5.11 Cross-References

  • Chapter 3 — concrete mechanics of CLAUDE.md / AGENTS.md / .windsurf/rules/, fileMatch glob syntax, conditional activation rules, team-review workflow for rules files. This chapter positions instruction files in the layering model; that chapter teaches you how to write good ones.
  • Chapter 2 — the harness internals that implement compaction, session persistence, cwd handling, and the rest of the lifecycle machinery. This chapter teaches you the operator surface; that chapter teaches you what is happening underneath.
  • Chapter 16 — tool-access governance, MCP toggles, permission scoping. The other plane of the exclusion problem (data exfiltration through tools, not data leakage into context).
  • Chapter 21 — the enterprise context-exclusion controls (cody.contextFilters as compliance infrastructure, audit-log shipping, organization-level rule distribution) that turn the boundary into an admin-managed policy.
  • Chapter 18 — the cost framing of every move in this chapter. Read together with this chapter, not separately.
  • Chapter 17 — the diagnostic workflow when you cannot tell whether you are looking at context rot, a memory store gone stale, or a real model failure.
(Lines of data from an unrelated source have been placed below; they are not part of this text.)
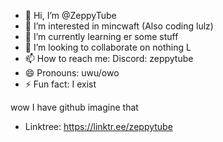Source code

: - 👋 Hi, I’m @ZeppyTube
- 👀 I’m interested in mincwaft (Also coding lulz)
- 🌱 I’m currently learning er some stuff
- 💞️ I’m looking to collaborate on nothing L
- 📫 How to reach me: Discord: zeppytube
- 😄 Pronouns: uwu/owo
- ⚡ Fun fact: I exist

wow I have github imagine that
- Linktree: https://linktr.ee/zeppytube

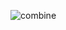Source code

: ![combine](https://github.com/jonibek95/Tracking-Removing-Selected-objects/assets/84657258/0d913a5f-1526-47b6-b40e-19be58979e73)
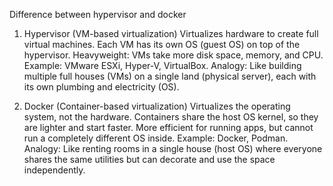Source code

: Difference between hypervisor and docker 
1. Hypervisor (VM-based virtualization)
Virtualizes hardware to create full virtual machines.
Each VM has its own OS (guest OS) on top of the hypervisor.
Heavyweight: VMs take more disk space, memory, and CPU.
Example: VMware ESXi, Hyper-V, VirtualBox.
Analogy: Like building multiple full houses (VMs) on a single land (physical server), each with its own plumbing and electricity (OS).

3. Docker (Container-based virtualization)
Virtualizes the operating system, not the hardware.
Containers share the host OS kernel, so they are lighter and start faster.
More efficient for running apps, but cannot run a completely different OS inside.
Example: Docker, Podman.
Analogy: Like renting rooms in a single house (host OS) where everyone shares the same utilities but can decorate and use the space independently.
The triage logic depends on the layering model this chapter establishes.

5.12 Takeaways

  • Run /context to audit per-component token consumption before assuming the context window is full from conversation alone — a single MCP server or auto-generated instruction file may be consuming a large fraction of the budget before you type a word.
  • Before concluding the agent is producing poor output, drop one level down the precision ladder — from whole file to line range, from line range to symbol, or from any project context to no context for generic questions — rather than re-prompting at the same level.
  • Encode file exclusions at each layer separately: files.exclude and search.exclude for workspace indexing, .clineignore for the agent session, and cody.contextFilters for enterprise retrieval — .gitignore alone does not cover all planes.
  • Route each piece of durable context to the right store before writing it: team-owned invariants go in the repo instruction file, temporary project facts go in workspace memory, genuinely generic personal defaults go in user memory, and repeatable procedures become workflows or skills rather than free-text memory entries.
  • After a migration or architecture change, scan workspace memory and delete or rewrite any entries that encode the old shape — stale memory silently steers every future session until it is removed.
  • Before forking or resetting a session, write a three-part handoff note — current state, open questions, and key decisions with rationale — and treat that note as the durable checkpoint, not the session transcript itself.
  • Switch to a fresh stateless session for code review and test generation even when you have a live stateful session — a reviewer who shares the author’s working memory is not an independent check.
  • When a session starts repeating itself or re-proposing rejected paths, start a fresh session with a handoff note rather than reaching for /compact — small tasks with clean context outperform larger tasks carried forward on accumulated history.